• **Instructions to follow**
Reproduce all of the text in the material below word for word, leaving out the pictures.

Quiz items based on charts
####################

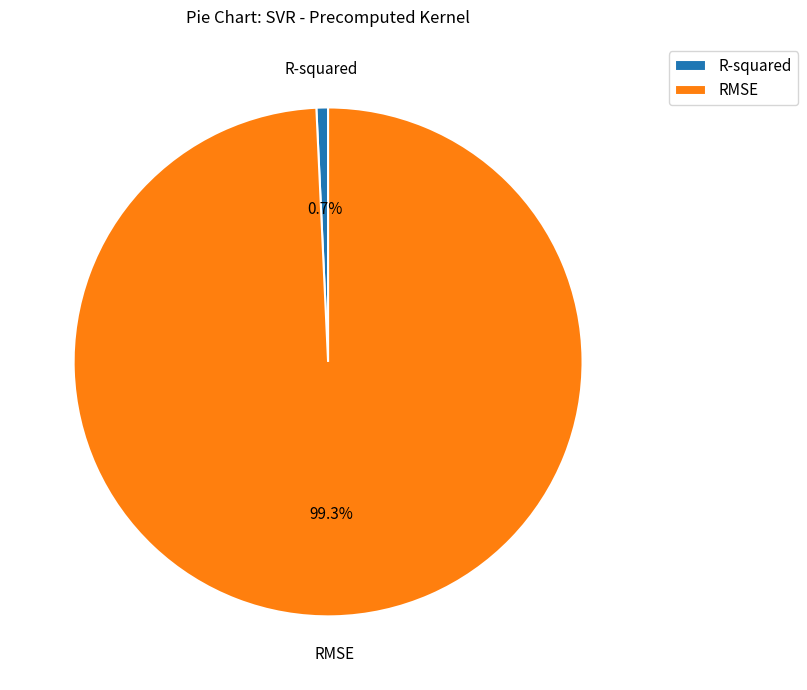

Does RMSE represent more than half of the total?

Yes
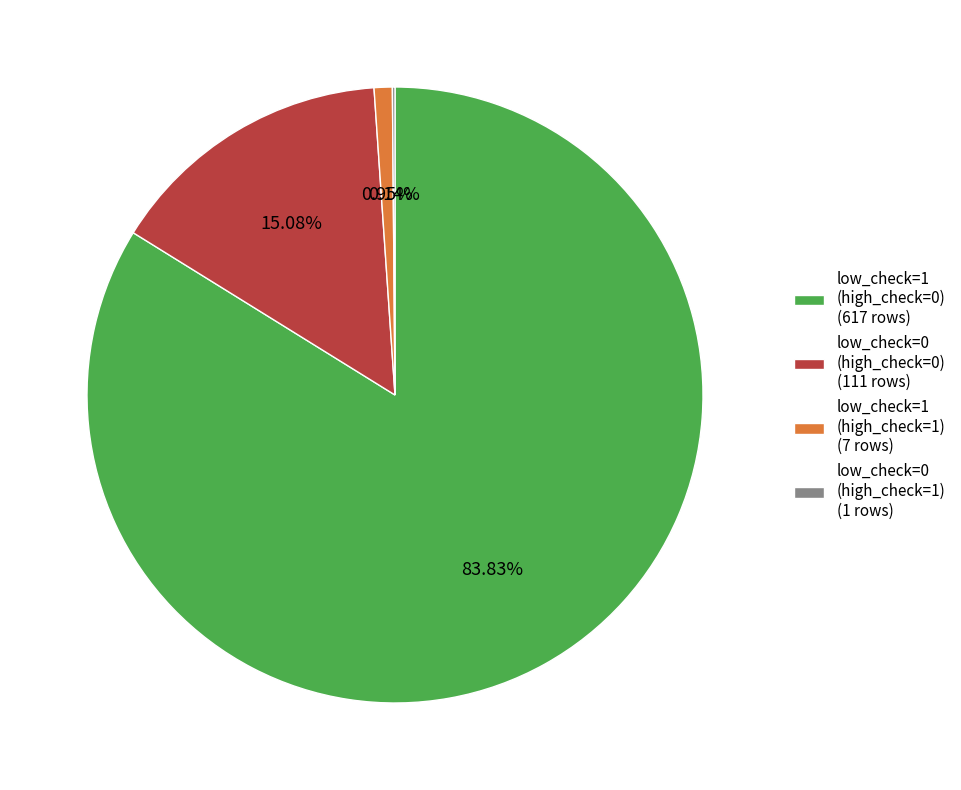

Combined, do low_check=1 (high_check=0) (617 rows) and low_check=1 (high_check=1) (7 rows) account for over 50%?

Yes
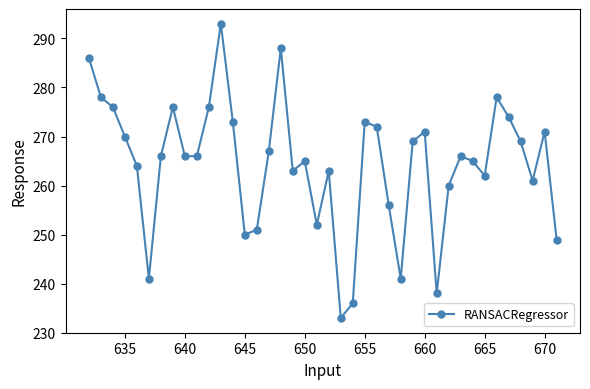

The value at 655 is 110. True or false?

False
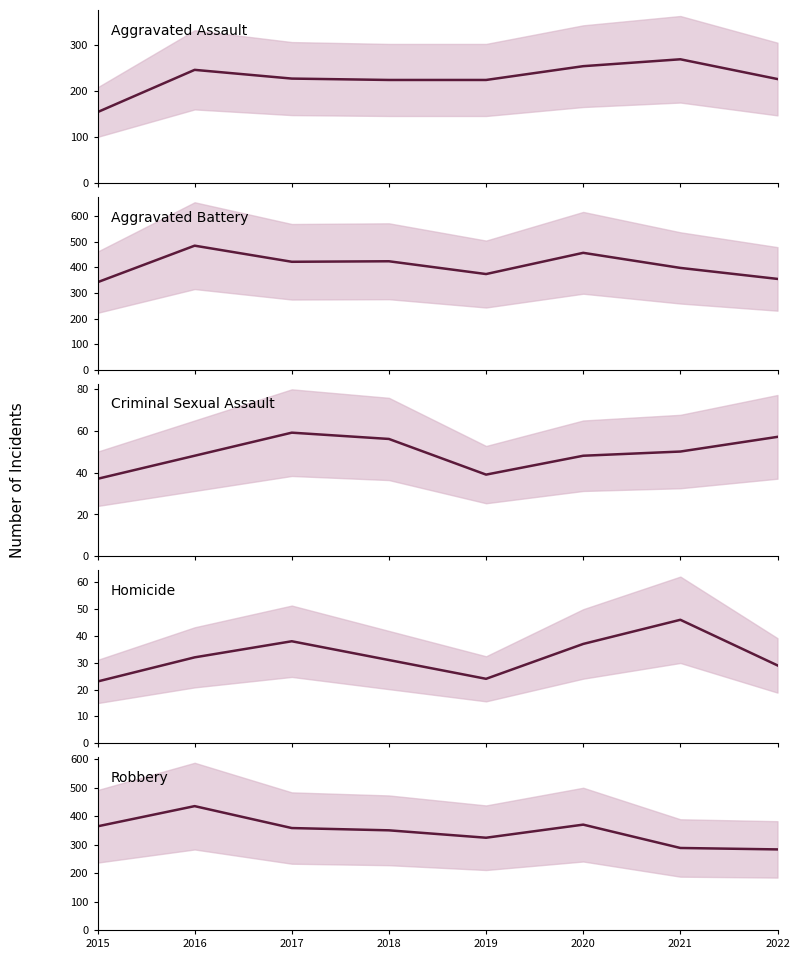

Count the number of categories in the chart.

8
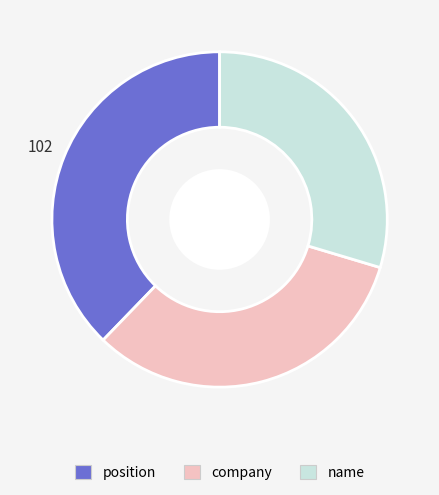

The position slice represents 38% of the pie. True or false?

True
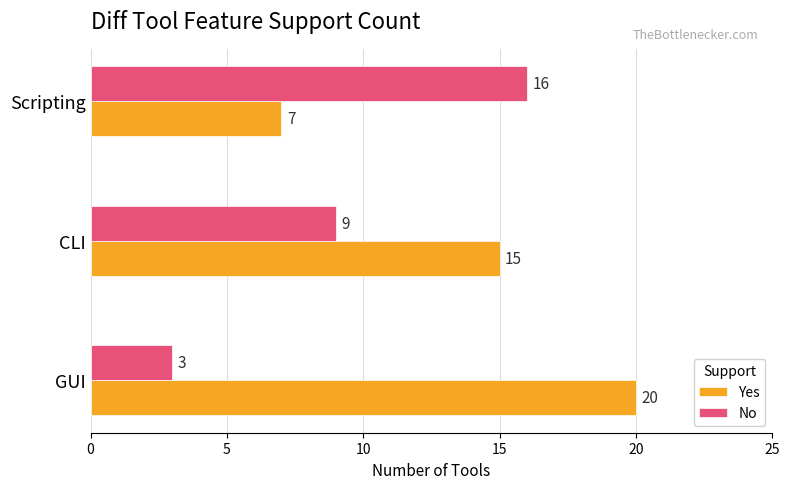

At which label is Yes closest to 13?

CLI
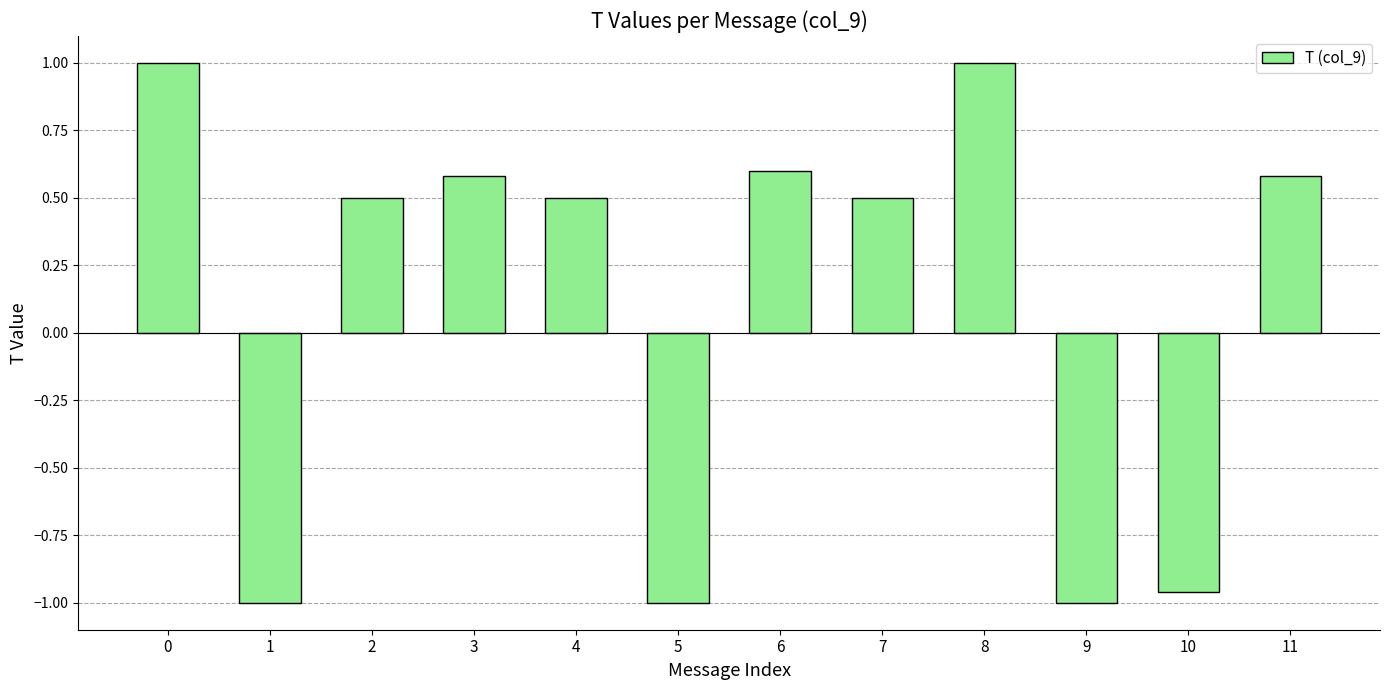

What is the change in value from 8 to 11?

-0.4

####################

• **Expected output**
Does RMSE represent more than half of the total?

Yes

Combined, do low_check=1 (high_check=0) (617 rows) and low_check=1 (high_check=1) (7 rows) account for over 50%?

Yes

The value at 655 is 110. True or false?

False

Count the number of categories in the chart.

8

The position slice represents 38% of the pie. True or false?

True

At which label is Yes closest to 13?

CLI

What is the change in value from 8 to 11?

-0.4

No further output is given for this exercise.